» **Your instructions**:
Pick every line with "relative" from the material below.

» **Provided records**:
•••••

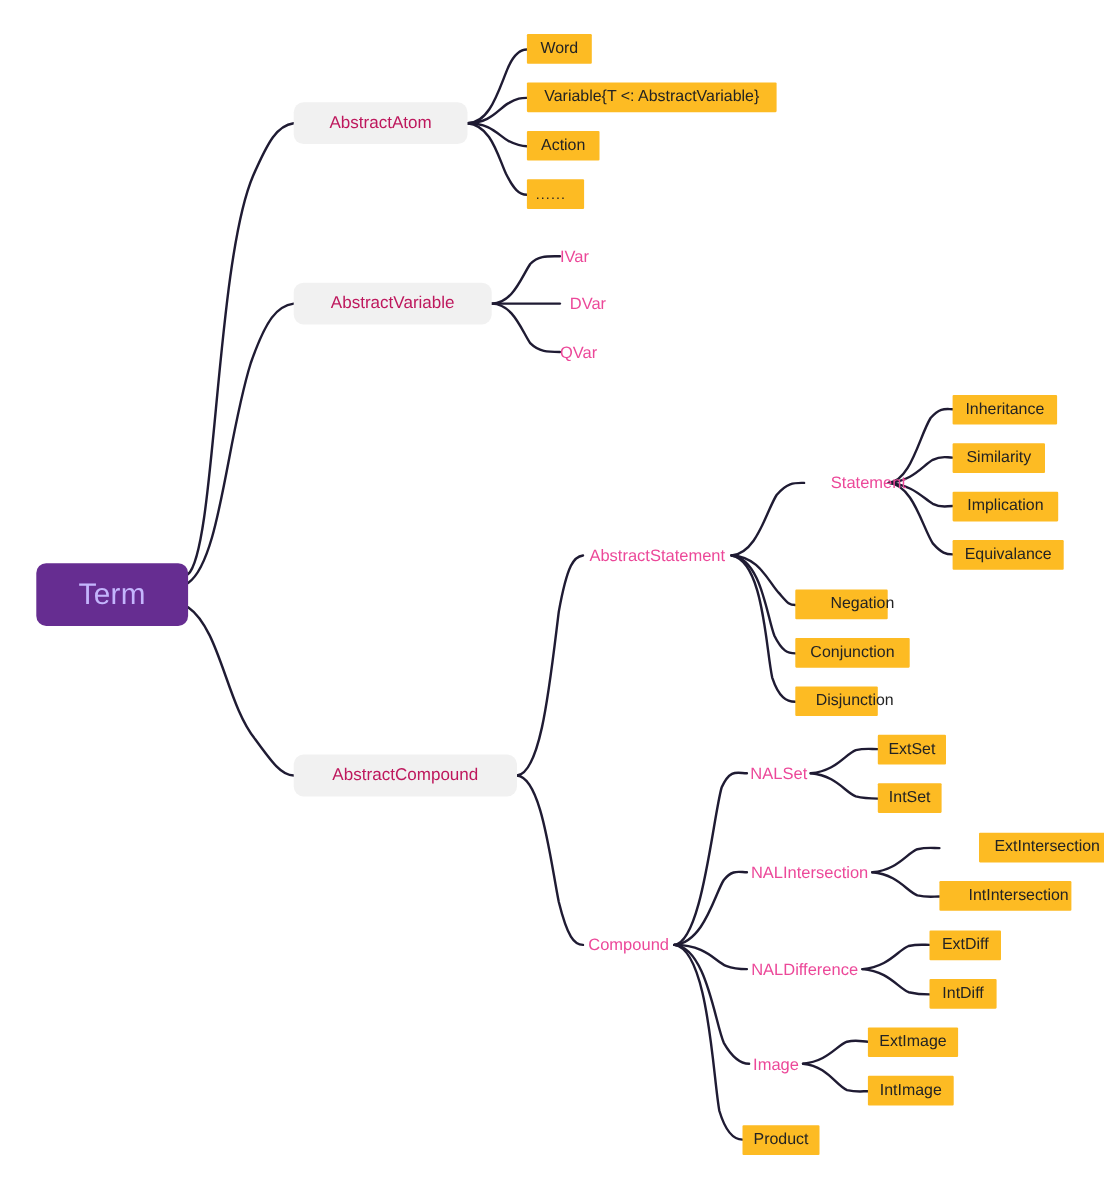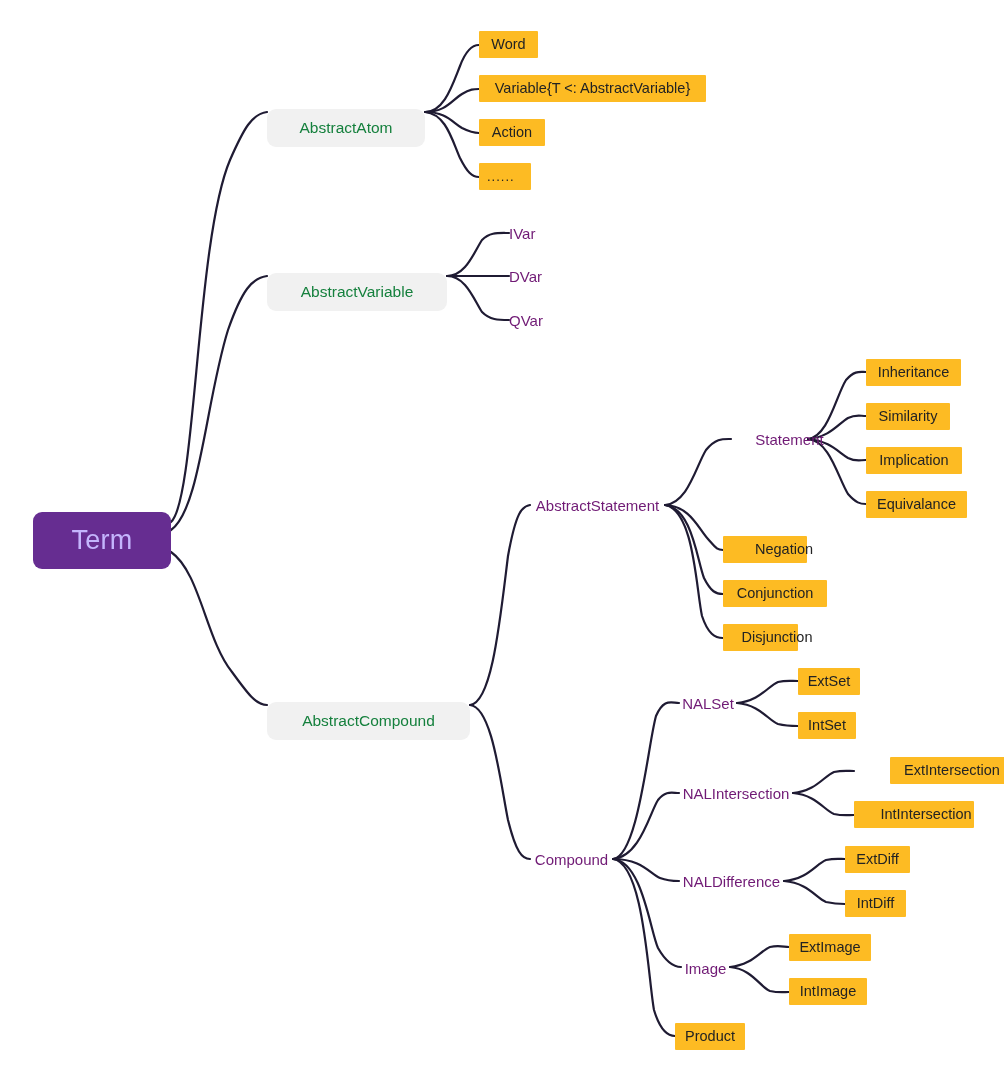--- a/index.html
+++ b/index.html
@@ -45,28 +45,27 @@
   }
   .node-root {
     background: #662D91;
     color: #c4b5fd;
     border-radius: 9px;
     font-size: 27px;
     letter-spacing: 0.3px;
   }
   .node-section {
     background: #F1F1F1;
-    color: #15803d;
+    color: #be185d;
     border-radius: 9px;
     font-size: 15.5px;
-    margin-top: 16px;
   }
   .node-plain {
     background: transparent;
-    color: #701a75;
+    color: #ec4899;
     font-size: 15px;
   }
   .node-leaf {
     background: #FDBB23;
     color: #232323;
     font-size: 14.5px;
     border-radius: 1px;
   }
   .node-dots {
     letter-spacing: 1px;
@@ -146,21 +145,21 @@
   <div class="node node-leaf node-dots" style="left:479px; top:163px; width:52px; height:27px; justify-content:flex-start; padding-left:8px;">
     <span>......</span>
   </div>
 
   <div class="node node-section" style="left:267px; top:257px; width:180px; height:38px;">
     <span>AbstractVariable</span>
   </div>
   <div class="node node-plain" style="left:509px; top:222px; width:38px; height:22px; justify-content:flex-start;">
     <span>IVar</span>
   </div>
-  <div class="node node-plain" style="left:509px; top:265px; width:42px; height:22px; justify-content:flex-start;">
+  <div class="node node-plain" style="left:509px; top:265px; width:42px; height:22px; justify-content:flex-end;">
     <span>DVar</span>
   </div>
   <div class="node node-plain" style="left:509px; top:309px; width:42px; height:22px; justify-content:flex-start;">
     <span>QVar</span>
   </div>
 
   <div class="node node-section" style="left:267px; top:686px; width:203px; height:38px;">
     <span>AbstractCompound</span>
   </div>
 

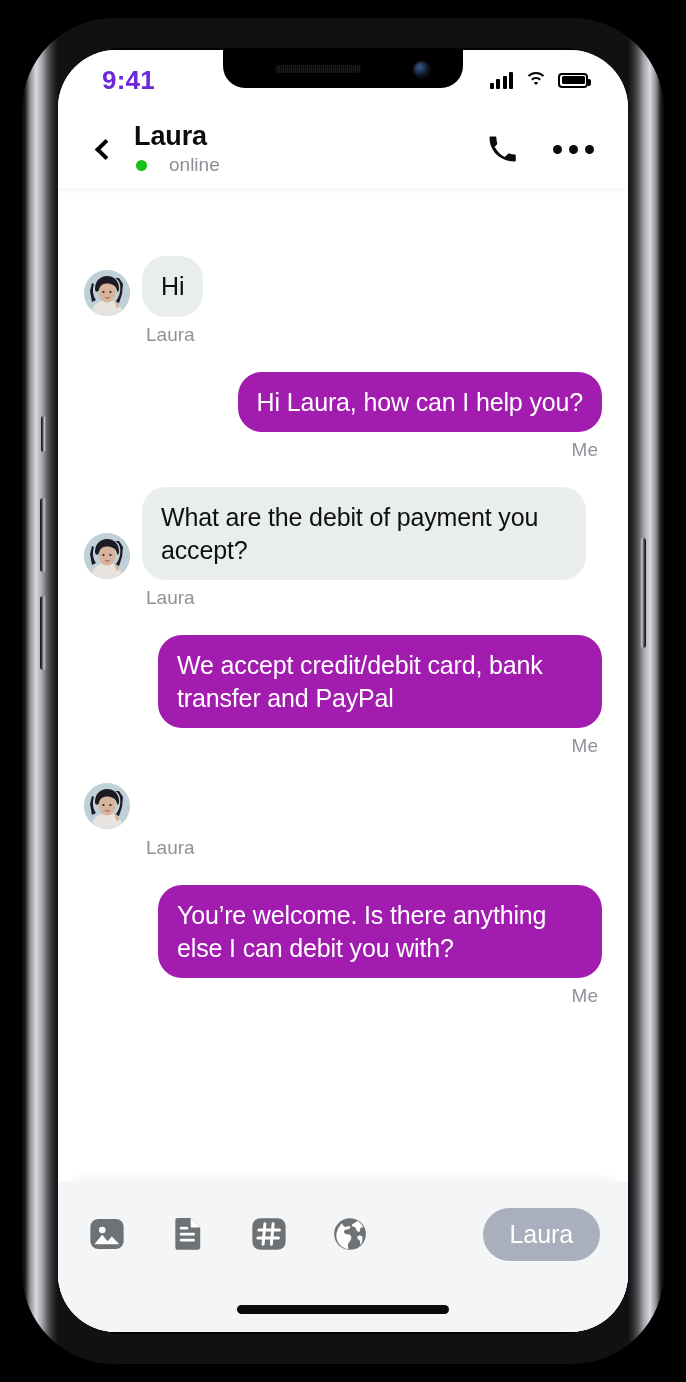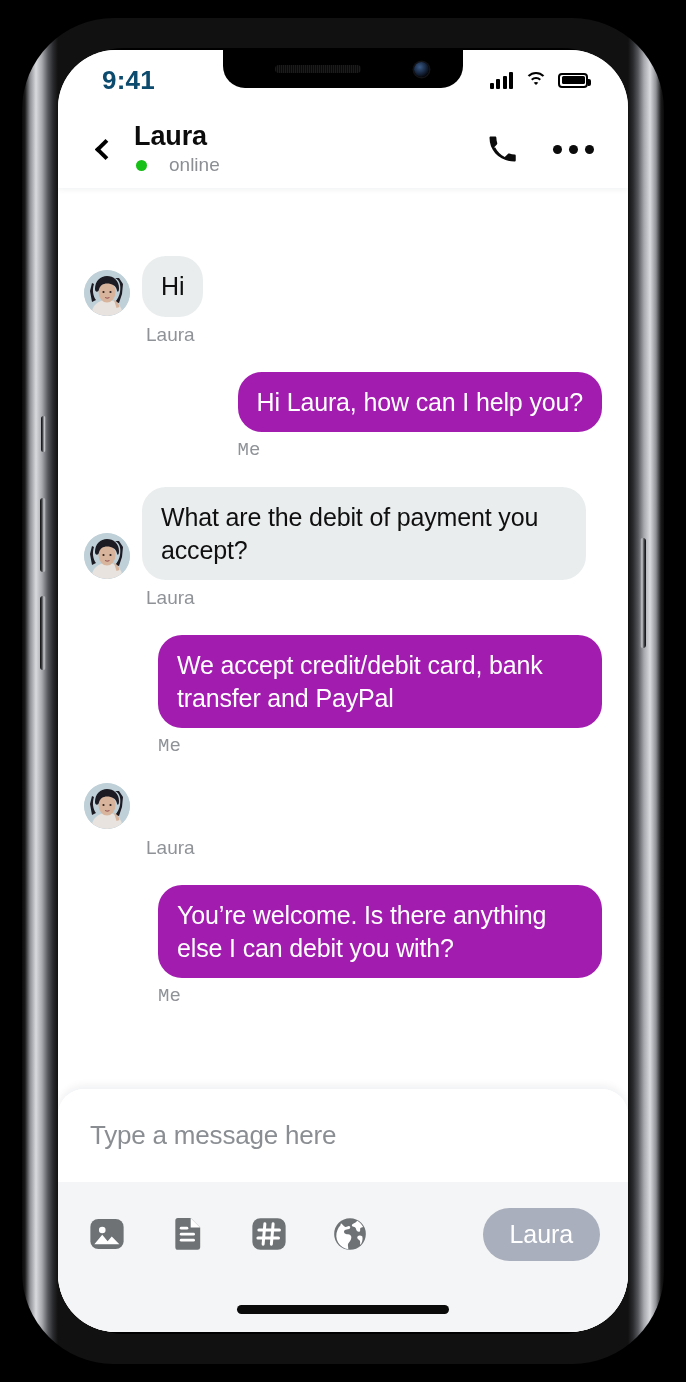--- a/index.html
+++ b/index.html
@@ -65,21 +65,21 @@
     background:radial-gradient(circle at 38% 34%, #3a5a86 0%, #16253d 48%, #05070c 76%, #0b0b0d 100%);
     box-shadow:0 0 0 1.5px #131316;
   }
 
   
   .statusbar {
     position:relative; height:60px; background:#fff;
     display:flex; align-items:center; justify-content:space-between;
     padding:0 40px 0 44px; z-index:30;
   }
-  .status-time { font-size:26px; font-weight:700; color:#0c4a6e; letter-spacing:.2px; }
+  .status-time { font-size:26px; font-weight:700; color:#6d28d9; letter-spacing:.2px; }
   .status-right { display:flex; align-items:center; gap:11px; }
   .sig { display:flex; align-items:flex-end; gap:2.5px; height:17px; }
   .sig i { width:4px; background:#000; border-radius:1px; display:block; }
   .sig i:nth-child(1){height:6px}.sig i:nth-child(2){height:9.5px}
   .sig i:nth-child(3){height:13px}.sig i:nth-child(4){height:17px}
   .wifi { position:relative; width:23px; height:17px; }
   .wifi span { position:absolute; left:50%; transform:translateX(-50%);
     border:2.6px solid #000; border-bottom-color:transparent;
     border-left-color:transparent; border-right-color:transparent; border-radius:50%; }
   .wifi .w1 { width:23px; height:23px; top:0; }
@@ -128,21 +128,21 @@
   .avatar svg { display:block; width:46px; height:46px; }
   .bubble-col { display:flex; flex-direction:column; max-width:444px; }
   .bubble {
     border-radius:24px; padding:14px 19px;
     font-size:25px; line-height:1.30; letter-spacing:-.15px; word-wrap:break-word;
   }
   .bubble.them { background:#E9EDEE; color:#101010; }
   .bubble.me   { background:#a21caf; color:#fff; }
   .meta { font-size:19px; color:#8f9398; margin-top:7px; }
   .meta.them { margin-left:4px; }
-  .meta.me   { margin-right:4px;font-family:Liberation Mono, monospace; }
+  .meta.me   { text-align:right; margin-right:4px; }
 
   
   .composer {
     position:absolute; left:0; right:0; bottom:0;
     background:#fff;
     border-top-left-radius:26px; border-top-right-radius:26px;
     box-shadow:0 -3px 9px rgba(20,30,50,.07);
     z-index:25;
   }
   .composer-input {
@@ -328,23 +328,20 @@
       <div class="msg-row right">
         <div class="bubble-col">
           <div class="bubble me">You’re welcome. Is there anything else I can debit you with?</div>
           <div class="meta me">Me</div>
         </div>
       </div>
 
     </div>
 
     <div class="composer">
-      <div class="composer-input">
-        <span class="ph">Type a message here</span>
-      </div>
       <div class="composer-bar">
         <div class="tools">
 
           <div class="tool">
             <svg width="38" height="38" viewBox="0 0 24 24">
               <rect x="1.5" y="2.5" width="21" height="19" rx="5" fill="#6E7275"></rect>
               <circle cx="9" cy="9.5" r="2.1" fill="#fff"></circle>
               <path d="M4 18.5l5-6 3.4 4 2.6-3 4.8 5z" fill="#fff"></path>
             </svg>
           </div>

•••••

» **Answer box**:
     position:relative; height:60px; background:#fff;
   .wifi { position:relative; width:23px; height:17px; }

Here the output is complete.